● REQUEST: Return the listing below unchanged, except that the pictures are dropped.

--------------------------------------------------

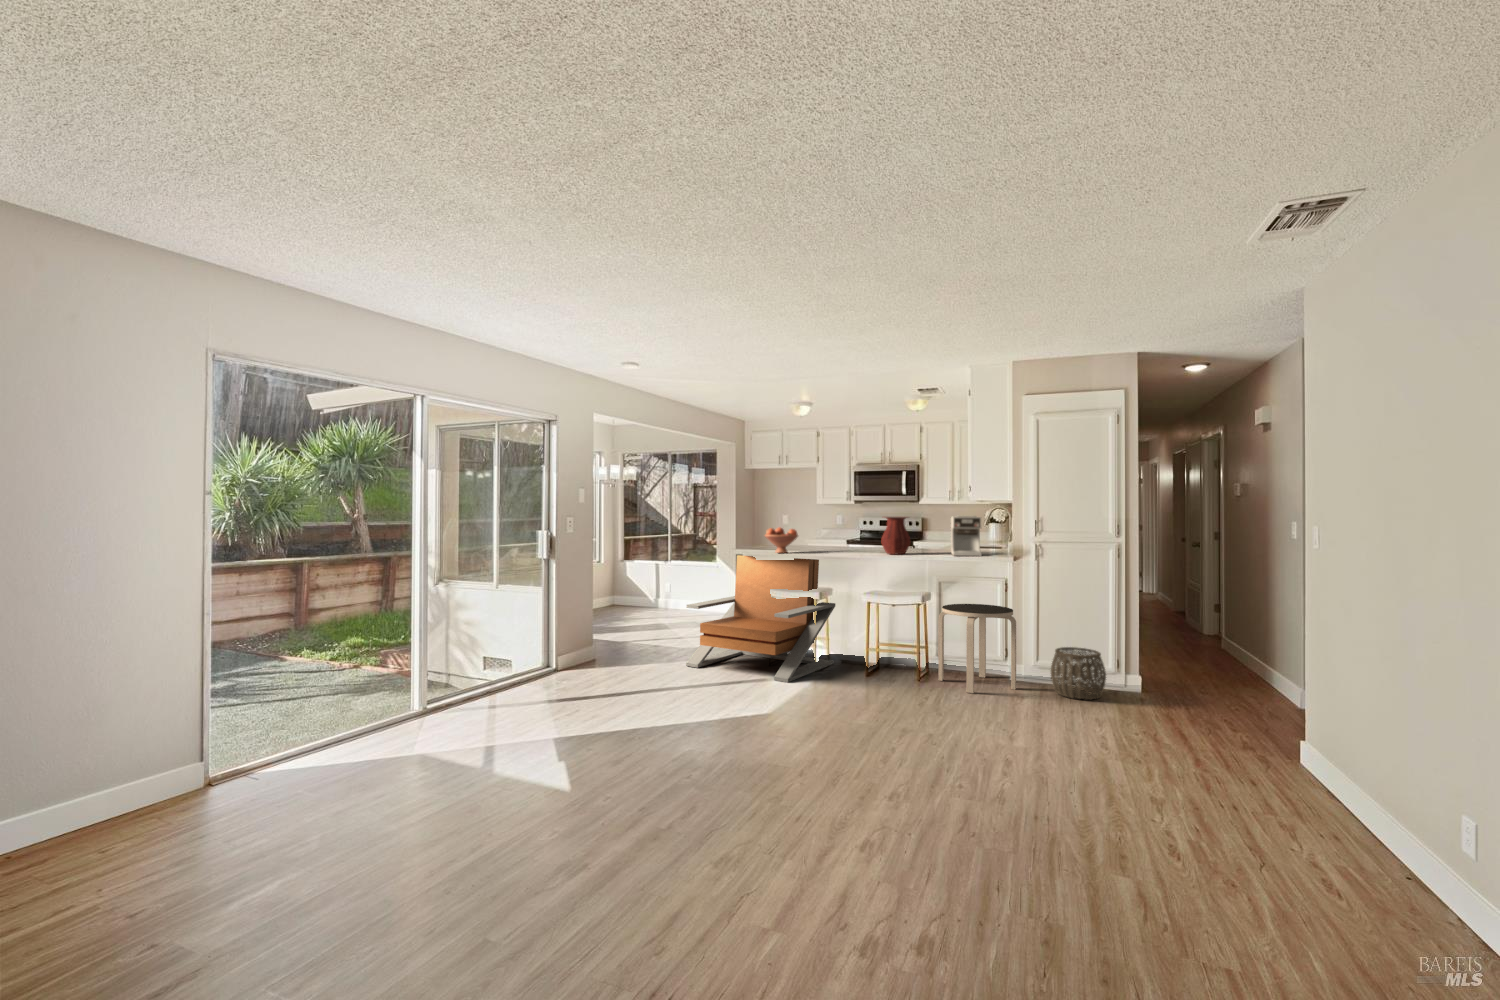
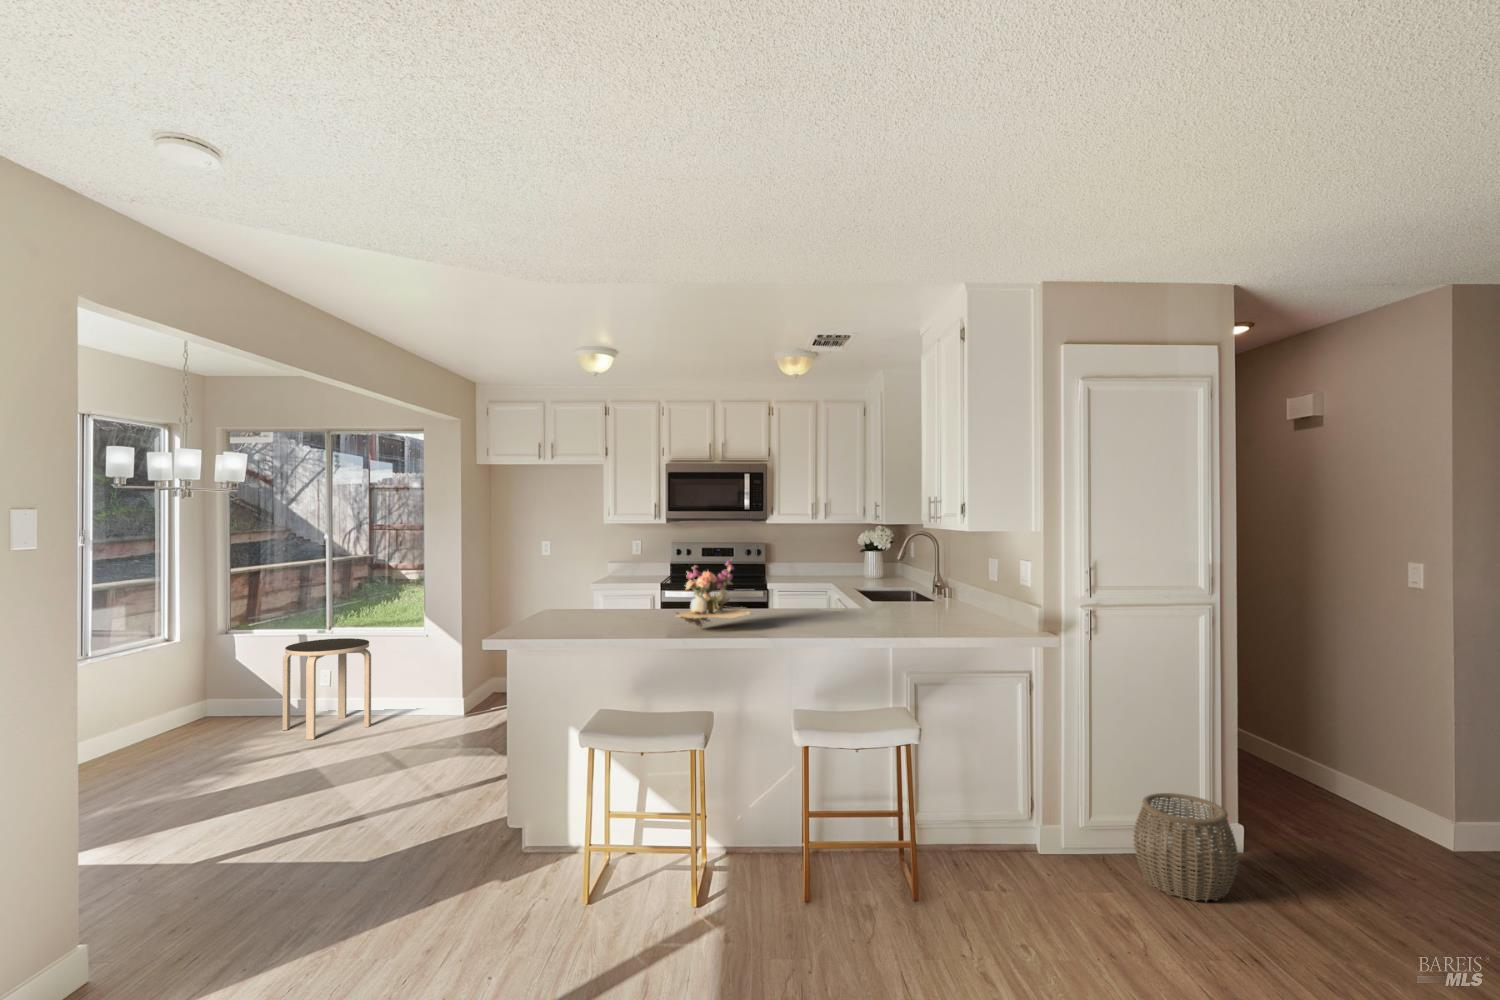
coffee maker: present [951,516,982,556] -> none [926,560,1001,638]
flower arrangement: none [819,517,863,552] -> present [676,560,751,627]
vase: present [882,517,910,554] -> none [803,562,858,636]
fruit bowl: present [765,528,798,553] -> none [562,584,631,637]
lounge chair: present [686,555,835,682] -> none [397,646,715,955]
side table: present [938,604,1016,693] -> present [283,638,371,740]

--------------------------------------------------

● TASK ANSWER:
coffee maker: present [951,516,982,556] -> none [926,560,1001,638]
flower arrangement: none [819,517,863,552] -> present [676,560,751,627]
vase: present [882,517,910,554] -> none [803,562,858,636]
fruit bowl: present [765,528,798,553] -> none [562,584,631,637]
lounge chair: present [686,555,835,682] -> none [397,646,715,955]
side table: present [938,604,1016,693] -> present [283,638,371,740]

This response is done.